2013年8月22日木曜日

エンジニアの雑感(2)

下の記事を自分で読みなおして、思い出したことがありました。

エンジニアの雑感

世界で最初に実戦配備されたジェット機は、残念ながら戦争のために開発されたドイツのメッサーシュミット262ですね(以下Me262)。

このMe262は、それまでのレシプロエンジン(プロペラ)による推力から、ジェット推進式エンジンを実用化した、画期的な機体でした。現在から見ると、低速時の推進力が弱い、加速力が弱い、燃費が悪いなど問題がありながら、当時の連合軍のレシプロエンジンの戦闘機、爆撃機にとって脅威であったことは、言うまでもありません。

そのジェットエンジンについて、父親と話をしたことを思い出しました。父は、旧制東京都立航空工業専門学校の発動機工学科の学生だったので、当然レシプロエンジンの知識がり、当人が作図した設計図を見せてもらったことがあります。
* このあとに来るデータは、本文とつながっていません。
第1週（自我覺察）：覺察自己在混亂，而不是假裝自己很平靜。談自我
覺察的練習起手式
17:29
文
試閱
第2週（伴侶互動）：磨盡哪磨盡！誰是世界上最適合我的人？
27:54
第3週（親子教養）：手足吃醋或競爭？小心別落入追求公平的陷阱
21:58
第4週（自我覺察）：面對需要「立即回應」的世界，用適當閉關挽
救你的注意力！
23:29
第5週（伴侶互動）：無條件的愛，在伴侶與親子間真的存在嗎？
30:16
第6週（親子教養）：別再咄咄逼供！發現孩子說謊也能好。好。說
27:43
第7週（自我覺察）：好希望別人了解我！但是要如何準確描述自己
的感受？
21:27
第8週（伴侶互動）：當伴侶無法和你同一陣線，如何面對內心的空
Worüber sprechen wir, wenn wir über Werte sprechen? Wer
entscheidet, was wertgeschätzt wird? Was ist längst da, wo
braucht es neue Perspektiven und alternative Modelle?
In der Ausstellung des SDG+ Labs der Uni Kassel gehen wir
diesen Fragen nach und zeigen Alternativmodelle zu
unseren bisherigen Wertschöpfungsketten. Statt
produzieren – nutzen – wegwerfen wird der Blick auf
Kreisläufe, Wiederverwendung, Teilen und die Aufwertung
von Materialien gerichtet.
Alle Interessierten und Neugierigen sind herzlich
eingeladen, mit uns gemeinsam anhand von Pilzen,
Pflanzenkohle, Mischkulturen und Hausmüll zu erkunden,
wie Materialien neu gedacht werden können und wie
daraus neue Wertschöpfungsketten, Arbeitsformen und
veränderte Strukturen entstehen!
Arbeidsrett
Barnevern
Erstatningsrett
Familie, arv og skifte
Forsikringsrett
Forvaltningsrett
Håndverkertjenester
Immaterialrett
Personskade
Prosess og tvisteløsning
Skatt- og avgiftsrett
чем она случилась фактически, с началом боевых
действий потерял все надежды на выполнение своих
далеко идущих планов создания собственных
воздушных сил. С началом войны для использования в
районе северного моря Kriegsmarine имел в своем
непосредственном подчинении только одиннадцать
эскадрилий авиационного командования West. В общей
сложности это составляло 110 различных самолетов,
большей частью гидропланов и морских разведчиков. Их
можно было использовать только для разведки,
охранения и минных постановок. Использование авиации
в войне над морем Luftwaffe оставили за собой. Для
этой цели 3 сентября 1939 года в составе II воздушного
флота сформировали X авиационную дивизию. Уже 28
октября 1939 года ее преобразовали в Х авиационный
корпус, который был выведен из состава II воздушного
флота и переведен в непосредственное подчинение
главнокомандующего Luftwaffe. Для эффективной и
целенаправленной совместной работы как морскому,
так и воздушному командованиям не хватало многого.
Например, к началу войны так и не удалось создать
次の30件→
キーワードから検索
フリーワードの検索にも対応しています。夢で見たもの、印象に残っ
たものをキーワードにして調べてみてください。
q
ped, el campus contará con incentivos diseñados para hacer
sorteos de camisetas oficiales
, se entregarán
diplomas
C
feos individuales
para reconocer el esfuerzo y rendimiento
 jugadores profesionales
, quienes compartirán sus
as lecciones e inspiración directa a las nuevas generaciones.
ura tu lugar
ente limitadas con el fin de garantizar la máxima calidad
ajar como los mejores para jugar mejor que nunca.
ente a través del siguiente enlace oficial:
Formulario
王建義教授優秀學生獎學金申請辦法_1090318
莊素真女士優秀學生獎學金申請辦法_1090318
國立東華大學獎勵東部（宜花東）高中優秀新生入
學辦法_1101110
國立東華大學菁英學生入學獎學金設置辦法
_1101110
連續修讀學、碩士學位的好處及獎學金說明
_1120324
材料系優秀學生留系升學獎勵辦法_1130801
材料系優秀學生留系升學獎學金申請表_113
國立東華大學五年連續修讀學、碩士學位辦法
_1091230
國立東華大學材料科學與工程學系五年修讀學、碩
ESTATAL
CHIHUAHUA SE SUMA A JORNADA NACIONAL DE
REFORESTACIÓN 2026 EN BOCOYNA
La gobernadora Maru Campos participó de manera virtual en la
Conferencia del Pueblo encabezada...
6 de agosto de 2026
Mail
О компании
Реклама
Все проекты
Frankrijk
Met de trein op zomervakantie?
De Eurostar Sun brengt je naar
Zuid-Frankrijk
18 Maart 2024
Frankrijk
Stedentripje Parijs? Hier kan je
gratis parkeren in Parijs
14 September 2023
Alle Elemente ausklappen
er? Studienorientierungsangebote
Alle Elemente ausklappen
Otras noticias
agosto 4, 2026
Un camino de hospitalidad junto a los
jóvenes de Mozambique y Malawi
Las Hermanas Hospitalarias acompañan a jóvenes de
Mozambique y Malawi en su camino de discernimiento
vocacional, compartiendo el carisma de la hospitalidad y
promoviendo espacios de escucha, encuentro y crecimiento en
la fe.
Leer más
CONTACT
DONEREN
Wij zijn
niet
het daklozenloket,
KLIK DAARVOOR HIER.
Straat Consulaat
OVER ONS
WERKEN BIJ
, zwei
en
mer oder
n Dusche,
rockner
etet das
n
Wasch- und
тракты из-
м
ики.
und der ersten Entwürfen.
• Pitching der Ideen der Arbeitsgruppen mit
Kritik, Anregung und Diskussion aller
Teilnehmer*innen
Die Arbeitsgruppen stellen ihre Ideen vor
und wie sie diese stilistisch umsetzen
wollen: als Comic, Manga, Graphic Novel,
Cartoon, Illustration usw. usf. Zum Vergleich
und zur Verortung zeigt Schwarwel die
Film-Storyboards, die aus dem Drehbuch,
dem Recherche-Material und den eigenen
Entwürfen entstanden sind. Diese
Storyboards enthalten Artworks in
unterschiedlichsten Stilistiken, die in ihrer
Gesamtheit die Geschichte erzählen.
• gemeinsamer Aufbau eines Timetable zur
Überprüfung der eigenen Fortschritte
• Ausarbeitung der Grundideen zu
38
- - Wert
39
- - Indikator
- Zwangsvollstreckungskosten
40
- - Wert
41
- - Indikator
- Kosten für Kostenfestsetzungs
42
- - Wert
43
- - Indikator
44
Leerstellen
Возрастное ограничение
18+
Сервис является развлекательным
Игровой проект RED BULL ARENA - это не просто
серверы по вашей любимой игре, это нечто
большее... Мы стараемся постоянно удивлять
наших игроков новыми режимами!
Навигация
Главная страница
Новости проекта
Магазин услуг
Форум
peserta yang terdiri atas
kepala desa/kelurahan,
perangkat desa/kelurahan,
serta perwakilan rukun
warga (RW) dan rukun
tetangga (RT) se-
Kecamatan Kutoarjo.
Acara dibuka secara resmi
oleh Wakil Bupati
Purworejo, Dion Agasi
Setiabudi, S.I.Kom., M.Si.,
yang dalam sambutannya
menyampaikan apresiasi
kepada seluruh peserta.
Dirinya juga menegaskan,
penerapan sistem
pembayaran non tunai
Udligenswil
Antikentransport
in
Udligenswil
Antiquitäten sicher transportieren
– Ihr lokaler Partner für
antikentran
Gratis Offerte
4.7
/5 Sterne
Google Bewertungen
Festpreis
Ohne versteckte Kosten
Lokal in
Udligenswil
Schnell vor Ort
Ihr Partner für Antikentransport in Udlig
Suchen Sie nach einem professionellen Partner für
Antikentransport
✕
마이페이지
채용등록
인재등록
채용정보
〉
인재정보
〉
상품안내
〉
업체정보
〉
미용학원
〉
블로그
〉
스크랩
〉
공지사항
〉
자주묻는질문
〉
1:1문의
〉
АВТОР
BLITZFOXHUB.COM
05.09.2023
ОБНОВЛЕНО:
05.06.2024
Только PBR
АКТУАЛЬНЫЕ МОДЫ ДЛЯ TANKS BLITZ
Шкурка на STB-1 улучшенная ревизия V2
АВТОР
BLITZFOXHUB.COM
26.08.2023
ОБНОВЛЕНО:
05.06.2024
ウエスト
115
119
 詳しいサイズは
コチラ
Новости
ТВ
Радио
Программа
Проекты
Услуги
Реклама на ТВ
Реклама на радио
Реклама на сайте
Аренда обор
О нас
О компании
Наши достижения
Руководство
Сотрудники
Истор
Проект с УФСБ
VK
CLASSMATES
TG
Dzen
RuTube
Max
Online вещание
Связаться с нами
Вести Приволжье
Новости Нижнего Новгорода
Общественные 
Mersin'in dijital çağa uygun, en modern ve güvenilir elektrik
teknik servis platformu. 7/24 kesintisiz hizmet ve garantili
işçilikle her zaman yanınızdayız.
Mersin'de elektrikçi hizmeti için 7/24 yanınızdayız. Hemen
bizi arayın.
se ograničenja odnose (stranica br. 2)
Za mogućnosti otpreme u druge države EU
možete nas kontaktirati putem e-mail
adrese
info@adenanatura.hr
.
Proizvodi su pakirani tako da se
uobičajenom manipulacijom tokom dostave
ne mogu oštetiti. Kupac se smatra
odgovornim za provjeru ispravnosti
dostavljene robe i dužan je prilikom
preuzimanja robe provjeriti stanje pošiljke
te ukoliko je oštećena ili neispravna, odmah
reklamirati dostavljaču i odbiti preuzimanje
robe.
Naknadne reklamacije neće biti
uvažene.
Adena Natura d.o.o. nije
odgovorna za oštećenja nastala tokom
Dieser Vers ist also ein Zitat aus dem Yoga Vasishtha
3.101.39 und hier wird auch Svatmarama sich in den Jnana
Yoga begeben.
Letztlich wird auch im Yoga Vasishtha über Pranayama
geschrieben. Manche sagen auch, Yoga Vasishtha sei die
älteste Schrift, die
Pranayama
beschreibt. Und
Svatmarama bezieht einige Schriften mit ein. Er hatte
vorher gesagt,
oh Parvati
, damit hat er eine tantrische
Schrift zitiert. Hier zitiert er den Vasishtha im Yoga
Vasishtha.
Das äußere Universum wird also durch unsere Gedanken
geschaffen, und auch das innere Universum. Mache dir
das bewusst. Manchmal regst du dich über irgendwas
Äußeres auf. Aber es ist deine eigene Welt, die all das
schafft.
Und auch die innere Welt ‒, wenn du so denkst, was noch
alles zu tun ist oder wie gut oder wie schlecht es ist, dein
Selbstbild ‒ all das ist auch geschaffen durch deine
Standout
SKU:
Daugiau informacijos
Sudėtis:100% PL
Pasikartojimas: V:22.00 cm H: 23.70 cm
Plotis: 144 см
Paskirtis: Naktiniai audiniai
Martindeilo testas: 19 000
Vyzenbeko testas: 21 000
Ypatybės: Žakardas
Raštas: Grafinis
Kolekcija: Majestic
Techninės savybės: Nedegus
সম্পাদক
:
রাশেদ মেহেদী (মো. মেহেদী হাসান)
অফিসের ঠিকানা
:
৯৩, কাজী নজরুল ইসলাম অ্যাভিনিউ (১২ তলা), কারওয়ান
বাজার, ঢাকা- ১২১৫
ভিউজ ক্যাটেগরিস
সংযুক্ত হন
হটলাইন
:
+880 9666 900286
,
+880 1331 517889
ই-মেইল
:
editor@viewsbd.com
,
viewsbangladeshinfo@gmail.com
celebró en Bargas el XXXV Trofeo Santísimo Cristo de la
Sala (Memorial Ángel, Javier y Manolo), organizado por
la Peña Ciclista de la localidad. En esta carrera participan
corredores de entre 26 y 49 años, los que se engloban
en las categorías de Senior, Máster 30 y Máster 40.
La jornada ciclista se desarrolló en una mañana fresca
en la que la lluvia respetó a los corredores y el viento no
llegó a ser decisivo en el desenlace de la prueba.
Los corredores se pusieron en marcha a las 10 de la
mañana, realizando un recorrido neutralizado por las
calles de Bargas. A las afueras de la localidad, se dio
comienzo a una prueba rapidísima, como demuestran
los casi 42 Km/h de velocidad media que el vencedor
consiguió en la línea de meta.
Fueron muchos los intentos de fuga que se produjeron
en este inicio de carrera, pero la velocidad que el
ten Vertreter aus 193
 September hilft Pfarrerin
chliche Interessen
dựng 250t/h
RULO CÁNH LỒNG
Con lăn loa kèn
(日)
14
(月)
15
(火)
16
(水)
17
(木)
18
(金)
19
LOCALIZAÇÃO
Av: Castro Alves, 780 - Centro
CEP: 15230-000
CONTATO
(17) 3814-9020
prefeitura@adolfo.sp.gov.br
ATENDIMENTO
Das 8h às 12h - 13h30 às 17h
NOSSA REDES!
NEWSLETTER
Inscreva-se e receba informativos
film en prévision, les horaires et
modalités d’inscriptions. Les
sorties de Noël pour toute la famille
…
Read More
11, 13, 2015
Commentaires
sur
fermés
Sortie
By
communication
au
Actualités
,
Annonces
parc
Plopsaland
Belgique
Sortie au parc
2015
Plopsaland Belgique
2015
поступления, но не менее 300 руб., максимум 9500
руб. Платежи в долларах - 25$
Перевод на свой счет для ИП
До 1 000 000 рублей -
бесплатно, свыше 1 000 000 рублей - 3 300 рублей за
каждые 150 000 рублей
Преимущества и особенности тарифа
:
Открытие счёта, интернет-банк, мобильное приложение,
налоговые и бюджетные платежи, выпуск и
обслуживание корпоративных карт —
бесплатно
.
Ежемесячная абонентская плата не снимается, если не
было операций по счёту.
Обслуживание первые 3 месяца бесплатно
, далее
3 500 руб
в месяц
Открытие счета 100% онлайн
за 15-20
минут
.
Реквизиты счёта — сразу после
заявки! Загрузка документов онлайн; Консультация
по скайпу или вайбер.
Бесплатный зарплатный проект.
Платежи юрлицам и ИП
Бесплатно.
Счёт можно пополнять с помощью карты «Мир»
その時に言われたのが、ジェットエンジンというものは、そういう理論はあるのは聞いた気がするが、敗戦後にMe262とか英米両国が開発していたジェット推進式の航空機を実際にあったことを知って、驚いたということでした。未来のものと考えていたよです。
しかし、日本海軍もドイツから資料を取り寄せて、兎にも角にも国産初のジェット推進式戦闘機「橘花」の初飛行までは辿り着いていた訳すね。
ただ、日本の当時の工業力では、そこまでが限界でドイツや英米両国のように実戦参加、もしくは実用化間近までは、到達していなかったのが現状でした。

そんな話を、二人でした覚えがあります。遥か昔のことで記憶が定かでないのですが、父の意見では、日本が英米両国を敵に回して戦争を行うには、残念ながら我が国の当時の基本的な技術力、工業力等が決定的に不足していたんだということですね。要は、してはいけない、出来ない戦争を始めてしまったと。

今、零式艦上戦闘五十二型が所沢航空発祥記念館に展示されています。零戦も当初は大いに活躍しましたが、太平洋戦争末期になると連合軍の新鋭戦闘機の性能に敵することができなくなり、戦争全般の戦況悪化もあって、統率の外道である体当たり攻撃に頼らざるをえなくなりました。これは、まさに当時の工業技術力の限界であった証の一つであったんでしょうね。

私は、体当たり攻撃は、統率の外道であったと思っています。しかし、特攻を含め戦死した幾多の英霊には、感謝の念を持っています。誤解されないようにお願いします。



実は、父は旧制東京都立航空工業専門学校を卒業していないのです。在学中に敗戦になり、同校は旧制東京都立理工専門学校に変わっています。それは、進駐軍の命令で日本の航空産業が解体されたからです。通常の技術者の候補者として卒業したそうです。

旧制東京都立航空工業専門学校は、その後は新制東京都立大学工学部、そして首都大学東京と変遷していきました。ただ、本人の意識としては、旧制東京航空高専時代こそ母校だったのだと想像しています。これは、旧制中学、旧制高等学校、旧制実業学校、師範学校、高等師範学校、高等女学校などを、旧制時代を経験した人達に共通しているようです。